Dr. Poole is also part of the Public Health Literacy Group, a coalition of community leaders, grassroots activists, and academic scholars focused on making the science of air pollution more accessible for constituents in District 3, an area that borders Rubbertown. In 2021, the Public Health Literacy Group was awarded a $250,000 Community Partners Program grant from The Humana Foundation.

Shavonnie Carthens

PhotoProfessor Shavonnie Carthens teaches Lawyering Skills I, Lawyering Skills II, and Law and Literature. Her current scholarly interests include law and literature, applied legal storytelling and environmental justice.  She also researches and writes at the intersection of legal literacy, race, and the First Amendment.

Prior to joining the faculty of the University of Louisville Brandeis School of Law, Professor Carthens served as a Law Success Instructor at St. Mary’s University School of Law. In this position she taught bar exam preparation, experiential legal analysis, and legal communication, analysis and professionalism. She also taught introduction to legal studies and bar exam preparation at Elon University School of Law.

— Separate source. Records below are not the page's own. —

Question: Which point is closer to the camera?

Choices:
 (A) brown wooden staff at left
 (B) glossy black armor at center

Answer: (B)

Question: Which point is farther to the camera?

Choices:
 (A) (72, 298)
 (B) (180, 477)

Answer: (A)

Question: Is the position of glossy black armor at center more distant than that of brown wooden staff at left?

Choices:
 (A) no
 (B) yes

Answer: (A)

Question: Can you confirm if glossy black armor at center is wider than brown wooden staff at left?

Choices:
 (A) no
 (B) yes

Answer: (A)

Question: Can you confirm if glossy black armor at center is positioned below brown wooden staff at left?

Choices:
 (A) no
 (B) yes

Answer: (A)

Professor Carthens is very active in the law school, professional and local communities. She serves as the co-faculty advisor for the Brandeis School of Law Latinx Law Student Organization. She is also an active member of the Legal Writing Institute, where she sits on the organization’s Pro Bono and Community Outreach Committee, as well as on the board for The Second Draft, a peer-reviewed publication dedicated to sharing ideas related to teaching legal research and writing. She also serves on the ABA Commission on Women in the Profession, Parenthood & Child Caregiver Study Advisory Council.

Her commitment to environmental justice advocacy is exemplified in her work as a partner of the Environmental Health Literacy Coalition (Louisville District 3). The Coalition’s “Air Justice” project analyzes the impact of air pollution on the environment, with the aim of creating resources that make the information around environmental justice more accessible for public audiences.

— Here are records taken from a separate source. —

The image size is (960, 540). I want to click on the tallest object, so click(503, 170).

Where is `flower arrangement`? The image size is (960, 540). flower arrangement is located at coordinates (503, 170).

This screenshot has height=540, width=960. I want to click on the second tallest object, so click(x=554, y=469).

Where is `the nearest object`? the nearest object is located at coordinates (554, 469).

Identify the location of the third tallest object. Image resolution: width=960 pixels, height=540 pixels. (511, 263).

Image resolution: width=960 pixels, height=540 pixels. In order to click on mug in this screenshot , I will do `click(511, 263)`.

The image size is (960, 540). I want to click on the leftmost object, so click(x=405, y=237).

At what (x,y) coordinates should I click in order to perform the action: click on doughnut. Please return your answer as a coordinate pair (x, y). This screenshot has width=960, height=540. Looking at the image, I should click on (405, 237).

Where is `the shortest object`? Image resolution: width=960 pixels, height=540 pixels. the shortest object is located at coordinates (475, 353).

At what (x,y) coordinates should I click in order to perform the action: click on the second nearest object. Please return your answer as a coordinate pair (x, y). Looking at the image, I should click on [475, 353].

Before pursuing a career in academia, Professor Carthens worked in private practice in the Washington, D.C. area, specializing in real estate law, wills and estates law, and business law. Professor Carthens remains an active member the Maryland Bar. Carthens earned her Juris Doctor, with honors, from North Carolina Central University School of Law, where she served as executive editor of the North Carolina Central Law Journal and received awards as a member of the moot court team and pro bono program participant.  She received her B.A. from the University of North Carolina at Chapel Hill.